§ What the exercise asks
Reproduce the post on machine learning experimental design from "Again the caret" to "could be affected..", substituting "held-out fold" for each occurrence of "k-fold".

§ Supplied text
☆ ☆ ☆ ☆ ☆ ☆ ☆

Machine Learning Experimental Design 102
This post is part of a series of posts about experimental design in machine learning: Experimental design 101
The problem behind the split.
Shuffling your dataset and split in train/test is not always the best approach. Train and test datasets need some degree of similarity (both need to follow the same distribution), otherwise it would impossible for the model to achieve a decent performance on test (see the model performance mismatch problem). But, on the other hand, if the examples are too similar in both datasets, then you could not assure a real generalization of your model. See this post with a simple and straighforward example of wrong random splits.
Obviously, a good practice is to visualize the distribution of both (train and test) datasets. In particular the target variable distribution. However, there are some other alternatives to analyze the difference between both datasets. I run into several practical strategies, which I enumerate as follows:
The caret package for R language implements two types of split: the first uses the distribution of your target variable (dependent variable). For classification problem, you can have a certain guarantee that all your classes will be present in your testset. However, all the examples present in testset could be very similar to train and their correct class prediction could be straightforward. Alternatively, the second is based on the information provided by the descriptor variables. For creating sub–samples using a maximum dissimilarity caret implements the approach published in Willett,1999. On the other hand, this last split strategy has the problem of not guaranteeing all the classes are present in your test set. As you can see, both approaches have their pro and cons and you probably will need to implement something in between.
An interesting and straightforward technique for analyzing the differences between your train and test set is to run a model for predicting whether a given example belongs to train or test sets. If the model shows high accuracy in classifying each example to the its dataset, then we can be sure they are quite different.
Another interesting approach used for classification is to do a regression analysis using the labels from training to predict the labels from test (and vice versa). Then you can use the coefficient of determination \(R^2\) to analyze the correlation between both datasets.
If you are performing some sort of cross validation, it is interesting to remember the approach suggested in the ESL quoted below:
An obvious, but often ignored, dictum is that \(Err_{cval}\) is more believable if the test set is further separated from the training set. “Further” has a clear meaning in studies with a time or location factor, but not necessarily in general. For J -fold cross-validation, separation is improved by removing contiguous blocks of \(N/J\) cases for each group, rather than by random selection, but the amount of separation is still limited, making \(Err_{ccv}\) less believable than a suitably constructed \(Err_{cval}\).
Be caution when using Cross Validation(CV)
As stated in ESL, CV provides you with an reasonable good estimator of your model performance for unseen examples. However, such estimation can suffer when you apply a transformation to your TRAINING data. The figure below shows the classical experimental design followed when you apply some kind of transformation to your TRAINING dataset. An example of such transformation could be scaling/centering your data using the maximum value for some variable present in training dataset or (UP/DOWN)sampling for dealing with unbalanced classes. In any case, it is important that the portion of your training set used for validating during the CV remains in it original state (i.e. without any transformation). Otherwise, the CV report would not provide you with accurate information and in some cases you could finish with not necessarily the best model. (Note that stablishing the best model is a whole different problem 😱 )
Again the caret package for R language provides you with a set of tools for dealing with such situation. In particular, caret discuses the problem of down/up sampling inside resampling and according to the documentation, an estimator closer to the real model performance in test is obtained when avoiding any transformation in the k-fold used for validation.
To sum up, the same precautions you have to avoid being influenced by test set information should be followed for the k-fold used for validation during the CV. Otherwise, the whole model selection process could be affected..

☆ ☆ ☆ ☆ ☆ ☆ ☆

§ Material
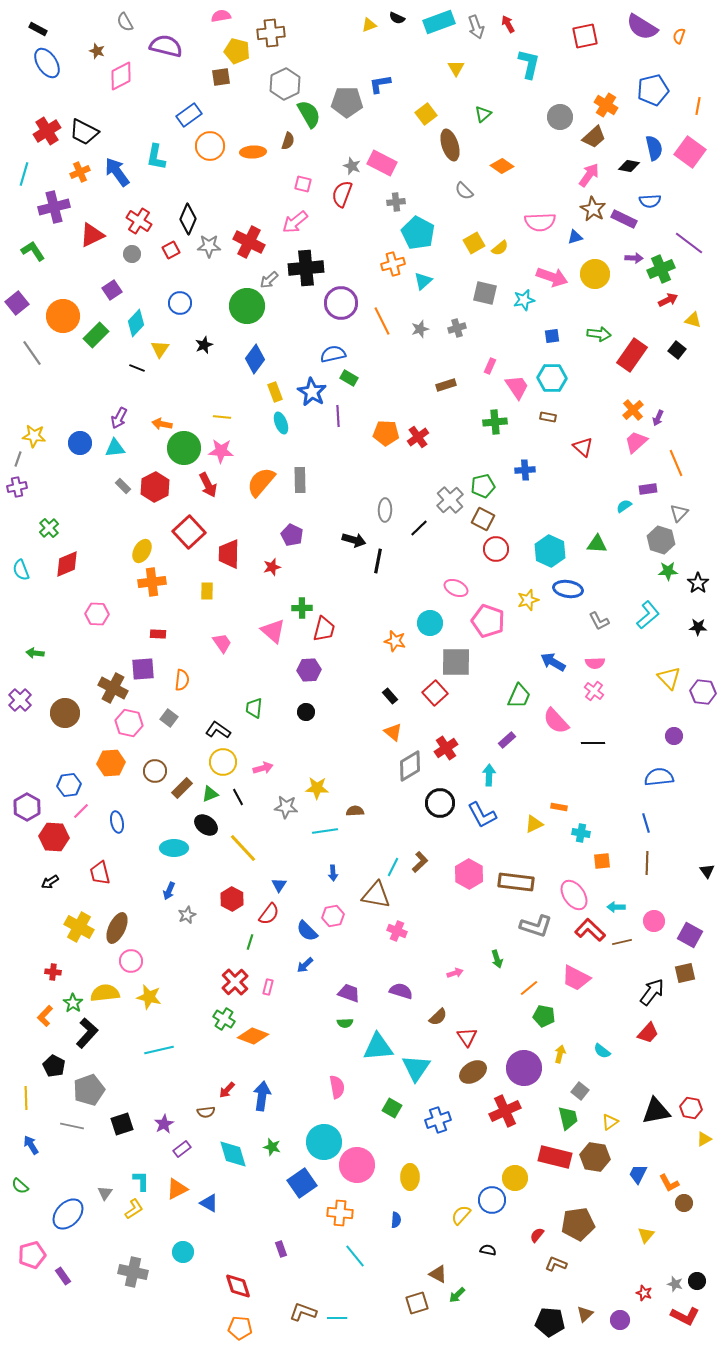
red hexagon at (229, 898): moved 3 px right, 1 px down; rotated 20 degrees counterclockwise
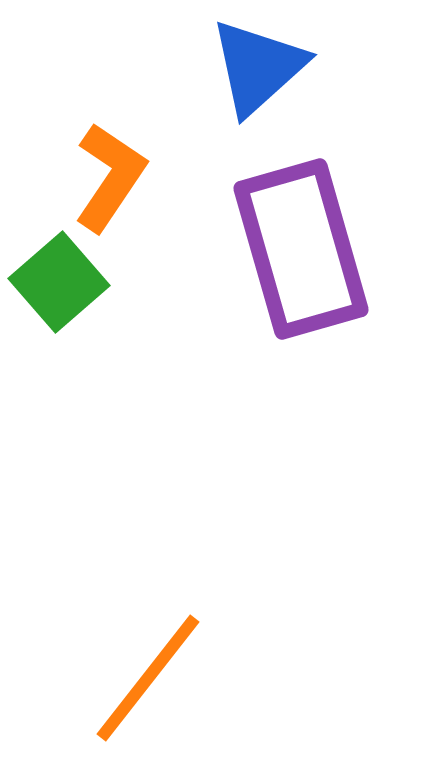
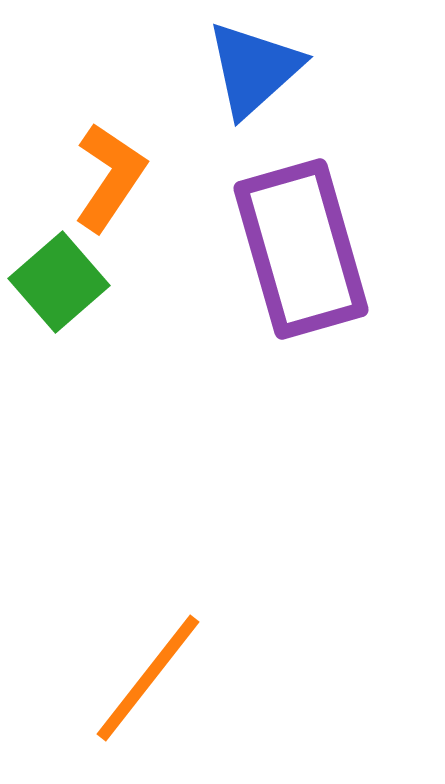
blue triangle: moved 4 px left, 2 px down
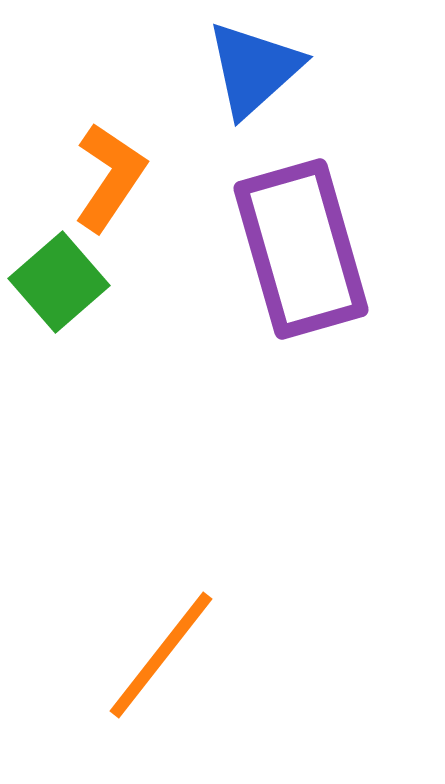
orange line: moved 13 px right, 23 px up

☆ ☆ ☆ ☆ ☆ ☆ ☆

§ Correct output
Again the caret package for R language provides you with a set of tools for dealing with such situation. In particular, caret discuses the problem of down/up sampling inside resampling and according to the documentation, an estimator closer to the real model performance in test is obtained when avoiding any transformation in the held-out fold used for validation.
To sum up, the same precautions you have to avoid being influenced by test set information should be followed for the held-out fold used for validation during the CV. Otherwise, the whole model selection process could be affected..